Difference Between Circumference, Diameter and Radius

Circumference vs Diameter vs Radius
 

Radius, diameter, and circumference are measurements of three important properties of a circle.

Diameter and Radius

A circle is defined as the locus of a point at a constant distance from a fixed point on a two dimensional plane. The fixed point is known as the center. The constant length is known as the radius. It is the shortest distance between the center and the locus. A line segment starting from the locus passing through the center and end on the locus is known as the diameter.

The radius and the diameter are important parameters of a circle because they determine the size of the circle. To draw a circle, either radius or diameter is only required.

Diameter and radius are mathematically related by the following formula

D = 2r

where D is the diameter and r is the radius.

Circumference

The locus of the point is known as the circumference. Circumference is a curved line, and its length is dependent on the radius or the diameter. The mathematical relation between radius (or diameter) and circumference is given by the following formula:

C = 2πr = πD

Where C is the circumference and π=3.14. The Greek letter pi (π) is a constant and important in many mathematical and physical systems.

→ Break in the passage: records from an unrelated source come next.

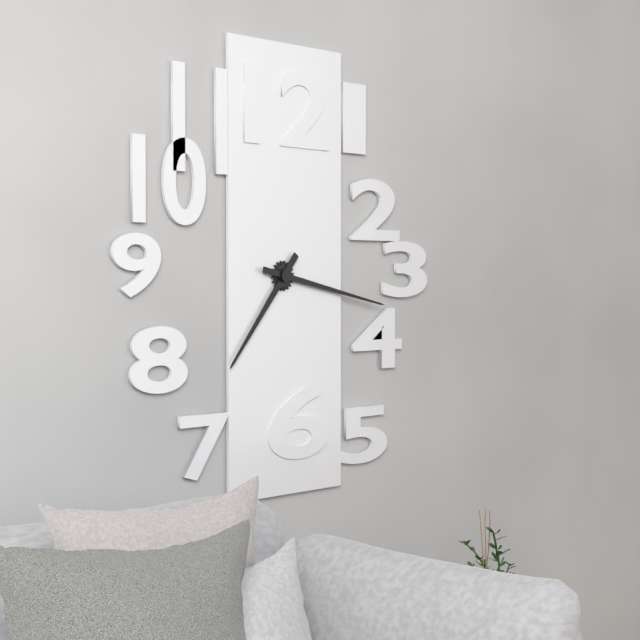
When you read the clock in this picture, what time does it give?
7:17
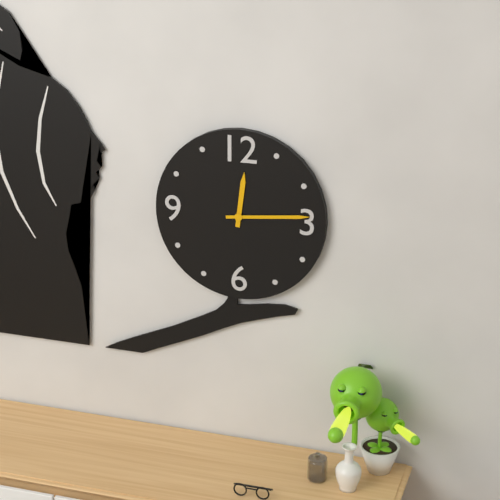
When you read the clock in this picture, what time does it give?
12:14
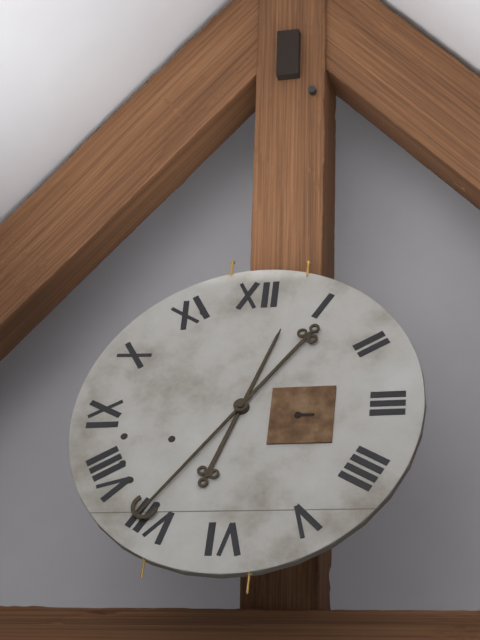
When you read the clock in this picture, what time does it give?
12:36
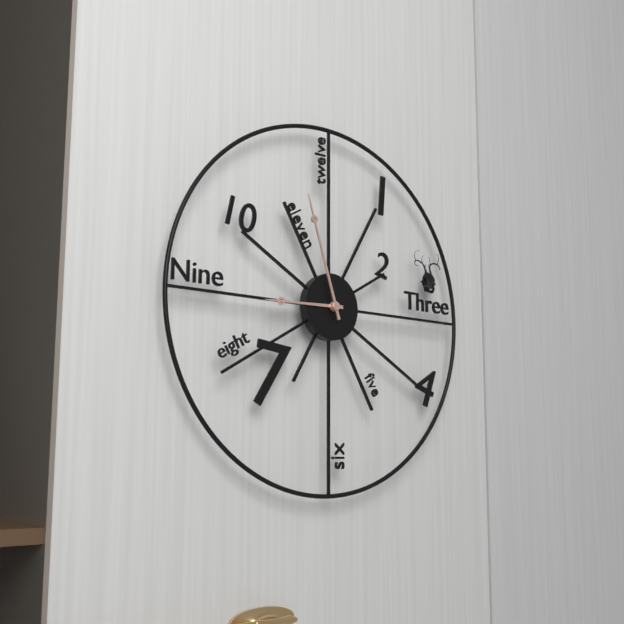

It is an irrational number and has the value 3.14159 26535 89793 23846 26433 83279 50288 41971 69399 37510 58209 74944 59230 78164 06286 20899 86280 34825 34211 70679…… In most cases the value of pi up to two decimal places, i.e. π=3.14, is sufficient for considerable accuracy.

Often, in intermediate level school mathematics, above formula is used to define the constant pi (π) as the ratio between the diameter of a circle and its circumference, where its value is approximately given as the fraction 22/7.

What is the difference between Circumference, Radius, and Diameter?

• Radius and diameter are straight lines while circumference is a closed curve.

• Diameter is twice as the radius.

• Circumference is 2π times the radius of the circle or π times the diameter of the circle.